鈴木淳監督「いえ、上手くいってないとは思ってはいませんでした。福岡はボールに対して1人目、2人目、3人目が非常に早いんですが、そこのところを上手くワンタッチを使ってトップに入れたりすることができれば良かったです。」(J's GOAL

 前半のボール回しに関して質問されている流れですが、序盤のバタバタした状況を除けば、私も基本的にはうまくいっていなかったとは思いませんでした。
 確かに相手はプレッシャーが厳しかった。
 ですから、後方でパスを回す時間帯も長くなってしまったし、そこからジェフが守備に移っても押し込まれるというか、高い位置でボールを持たれることは多かったと思います。


 けれども、それは致し方のないところで、相手もリスクを負って前に出てきているのだから、1度でもそのプレスを掻い潜るパスワークが出来れば逆に決定的なチャンスが生まれやすい。
 J2ではよくあることですけど、福岡のプレスを見てもそれだけのチャンスはあると感じていましたし、その流れから一度でもチャンスを作れれば相手のプレスも弱まるだろうといった印象でした。
 実際一度チャンスを作ってからはプレスの厳しさをあまり感じなかったですし、福岡は体力的にも序盤のプレスを長く続けることは難しかったのではないかと思います。


 もちろん、その中で危険なシーンも作られてしまったのは大きな問題で。

佐藤勇人選手「相手が勢いを持って前から来ているのに、自陣で無理に回そうとして、そこに雨のピッチコンディションということも加わってボールを取られるシーンがあり、それは賢いやり方ではなかったと思います。あの展開で追加点を奪われていたら、さらに苦しくなっていたので、ああいう時に、どういうふうにプレーするかはすごく重要だったと思います。相手が前から来るのであれば、相手のラインは高いはずなので、そこでの駆け引きがあったと思います。
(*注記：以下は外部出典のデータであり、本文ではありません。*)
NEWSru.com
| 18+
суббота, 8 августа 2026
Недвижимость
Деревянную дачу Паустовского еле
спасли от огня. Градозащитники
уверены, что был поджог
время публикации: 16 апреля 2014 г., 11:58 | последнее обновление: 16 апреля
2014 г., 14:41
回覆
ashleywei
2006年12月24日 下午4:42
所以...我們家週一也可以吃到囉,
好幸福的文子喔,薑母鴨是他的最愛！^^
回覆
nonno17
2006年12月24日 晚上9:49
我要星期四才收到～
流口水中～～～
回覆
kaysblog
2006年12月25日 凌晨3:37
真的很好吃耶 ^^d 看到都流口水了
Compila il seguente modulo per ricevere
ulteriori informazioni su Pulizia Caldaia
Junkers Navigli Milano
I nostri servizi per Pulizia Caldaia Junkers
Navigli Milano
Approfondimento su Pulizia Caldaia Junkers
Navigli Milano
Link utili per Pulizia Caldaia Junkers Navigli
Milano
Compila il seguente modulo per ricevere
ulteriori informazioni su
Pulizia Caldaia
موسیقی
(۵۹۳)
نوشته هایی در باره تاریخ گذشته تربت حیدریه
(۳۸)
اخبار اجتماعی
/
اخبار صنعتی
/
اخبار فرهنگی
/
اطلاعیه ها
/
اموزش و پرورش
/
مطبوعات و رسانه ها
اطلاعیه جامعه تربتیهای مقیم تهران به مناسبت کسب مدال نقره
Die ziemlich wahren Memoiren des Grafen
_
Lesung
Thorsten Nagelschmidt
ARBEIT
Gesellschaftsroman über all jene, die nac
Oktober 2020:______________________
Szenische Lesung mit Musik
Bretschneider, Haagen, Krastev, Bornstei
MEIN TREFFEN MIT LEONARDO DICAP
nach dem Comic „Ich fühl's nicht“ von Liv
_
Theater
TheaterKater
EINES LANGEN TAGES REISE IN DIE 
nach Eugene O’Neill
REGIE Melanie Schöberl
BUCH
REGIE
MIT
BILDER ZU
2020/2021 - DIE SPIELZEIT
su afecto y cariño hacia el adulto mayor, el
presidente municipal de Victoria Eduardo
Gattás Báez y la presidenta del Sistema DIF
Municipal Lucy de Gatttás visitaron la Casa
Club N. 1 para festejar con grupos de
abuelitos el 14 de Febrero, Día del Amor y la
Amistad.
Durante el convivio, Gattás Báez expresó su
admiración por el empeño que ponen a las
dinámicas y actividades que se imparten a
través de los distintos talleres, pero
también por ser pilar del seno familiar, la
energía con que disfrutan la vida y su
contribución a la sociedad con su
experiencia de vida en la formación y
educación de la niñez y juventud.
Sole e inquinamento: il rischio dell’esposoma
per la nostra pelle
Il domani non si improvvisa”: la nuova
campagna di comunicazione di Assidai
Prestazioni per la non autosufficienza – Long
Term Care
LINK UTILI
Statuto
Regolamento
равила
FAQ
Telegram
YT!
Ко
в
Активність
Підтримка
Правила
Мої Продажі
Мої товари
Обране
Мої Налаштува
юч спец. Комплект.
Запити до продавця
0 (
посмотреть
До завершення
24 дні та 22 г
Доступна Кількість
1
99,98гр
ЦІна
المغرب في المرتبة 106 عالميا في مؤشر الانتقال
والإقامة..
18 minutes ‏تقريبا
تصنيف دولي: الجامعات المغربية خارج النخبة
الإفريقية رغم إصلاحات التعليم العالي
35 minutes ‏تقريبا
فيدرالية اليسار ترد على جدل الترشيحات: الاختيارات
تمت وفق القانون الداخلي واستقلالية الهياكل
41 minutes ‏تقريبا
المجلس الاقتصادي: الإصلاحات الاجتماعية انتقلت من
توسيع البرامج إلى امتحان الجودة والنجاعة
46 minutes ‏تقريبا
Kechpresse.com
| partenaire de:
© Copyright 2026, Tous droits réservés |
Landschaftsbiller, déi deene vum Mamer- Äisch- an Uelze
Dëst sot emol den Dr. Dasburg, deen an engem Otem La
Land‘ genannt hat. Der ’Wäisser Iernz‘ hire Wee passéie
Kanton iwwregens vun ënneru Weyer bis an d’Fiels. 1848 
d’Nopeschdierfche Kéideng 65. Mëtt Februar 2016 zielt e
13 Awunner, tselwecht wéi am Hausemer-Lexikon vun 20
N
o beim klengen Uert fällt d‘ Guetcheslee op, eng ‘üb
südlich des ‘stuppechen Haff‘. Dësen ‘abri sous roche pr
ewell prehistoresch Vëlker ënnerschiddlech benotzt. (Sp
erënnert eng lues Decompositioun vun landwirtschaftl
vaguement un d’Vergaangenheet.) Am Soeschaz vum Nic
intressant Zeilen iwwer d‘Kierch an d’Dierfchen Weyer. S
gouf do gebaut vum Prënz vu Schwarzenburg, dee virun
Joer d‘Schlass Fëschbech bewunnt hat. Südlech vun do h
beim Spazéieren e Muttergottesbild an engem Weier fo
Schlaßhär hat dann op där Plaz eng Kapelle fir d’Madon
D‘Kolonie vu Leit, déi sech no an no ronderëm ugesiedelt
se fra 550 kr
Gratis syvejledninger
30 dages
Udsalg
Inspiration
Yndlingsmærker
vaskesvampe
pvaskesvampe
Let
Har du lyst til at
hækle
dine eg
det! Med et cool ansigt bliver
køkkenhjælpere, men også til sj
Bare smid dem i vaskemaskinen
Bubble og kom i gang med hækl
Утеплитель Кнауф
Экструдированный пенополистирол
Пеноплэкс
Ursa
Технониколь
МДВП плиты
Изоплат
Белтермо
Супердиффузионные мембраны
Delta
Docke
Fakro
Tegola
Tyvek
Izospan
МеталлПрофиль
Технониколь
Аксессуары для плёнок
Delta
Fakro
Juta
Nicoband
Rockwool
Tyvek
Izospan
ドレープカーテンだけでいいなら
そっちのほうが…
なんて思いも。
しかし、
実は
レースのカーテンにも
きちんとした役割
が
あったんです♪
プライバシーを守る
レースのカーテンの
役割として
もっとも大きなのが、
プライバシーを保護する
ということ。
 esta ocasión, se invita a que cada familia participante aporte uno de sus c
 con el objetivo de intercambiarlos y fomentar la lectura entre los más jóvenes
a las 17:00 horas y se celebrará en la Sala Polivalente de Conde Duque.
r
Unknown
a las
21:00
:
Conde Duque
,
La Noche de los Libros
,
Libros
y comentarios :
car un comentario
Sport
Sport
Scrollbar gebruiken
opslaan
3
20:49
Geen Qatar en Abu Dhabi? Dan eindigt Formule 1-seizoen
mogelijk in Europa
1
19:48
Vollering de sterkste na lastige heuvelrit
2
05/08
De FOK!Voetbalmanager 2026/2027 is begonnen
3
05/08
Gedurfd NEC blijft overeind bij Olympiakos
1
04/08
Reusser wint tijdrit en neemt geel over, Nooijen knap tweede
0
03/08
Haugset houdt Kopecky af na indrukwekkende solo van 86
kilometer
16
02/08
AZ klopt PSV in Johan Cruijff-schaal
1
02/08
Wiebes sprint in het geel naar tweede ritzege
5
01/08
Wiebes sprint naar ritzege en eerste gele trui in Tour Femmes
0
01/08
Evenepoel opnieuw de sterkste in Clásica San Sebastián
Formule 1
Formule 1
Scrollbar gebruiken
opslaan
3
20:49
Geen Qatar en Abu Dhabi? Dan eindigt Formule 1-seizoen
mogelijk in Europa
」(J's GOAL

 勇人も話している通り、無理にパスを回すというのはどうかとは思います。
 例えば失点につながるFKを与えてしまったシーンでは、相手に囲まれている状況だった健太郎に対して、竹内がパスをつなごうとして相手にボールを刈り取られてしまいました。
 竹内からすればあそこしかパスコースがない状況だったのかもしれませんけど、そういった状況であればショートパスではなくロングボールを蹴る判断が必要だったように思います。



 しかし、一方で勇人のコメントだとロングボールメインで戦っても良かったのではないかというようにも受け取れなくもなく(これだけだと真意はわかりませんが)、それは逆に相手の思う壺になりかねないのではないかなとも思います。
 ケンペスは決して空中戦でのポストプレーが強いタイプのFWではないですし、他に空中戦のターゲットになれる選手もいない。
 かといって、DFやGKなどから一気に相手の裏を突くような精度の高いロングボールを出せる選手がいるわけでもありませんから、基本的なやり方はショートパスをつなぐ形で間違っていなかったのではないかなと私は思います。


 必要なのは、先ほども言ったような場面などでの細かな判断力。
 そして、相手のプレスが来ている状況でもそれを掻い潜れるだけのパスワークや個々の技術、プレスに耐えうるフィジカルなどではないかと思います。
 それが今は足りていないから他の手段で…という発想もあるかもしれませんけれども、昨日の試合を見ても決して相手のプレスを掻い潜ることのできる力のないチームではないと感じましたし、そこは今季のチームの強みでもあるはずですから勝負していく必要のある部分ではないかなと思います。



 勇人は前々からその時々の戦術に関わらず独自の視点を持っていることが多い印象もありますから、それはそれで良さでもあるのだと思いますけど、十分に他の選手と話し合って今後の試合に合わせていってほしいところですね。
 それでも試合になると、一番"サッカーをわかっている"イメージのある選手でもあるので不思議ですけどね。
 まぁ、自分のサッカー観を持っているからこそサッカーというものを理解できていて、その上で賢いプレーが出来ているとも言えるのかもしれませんが。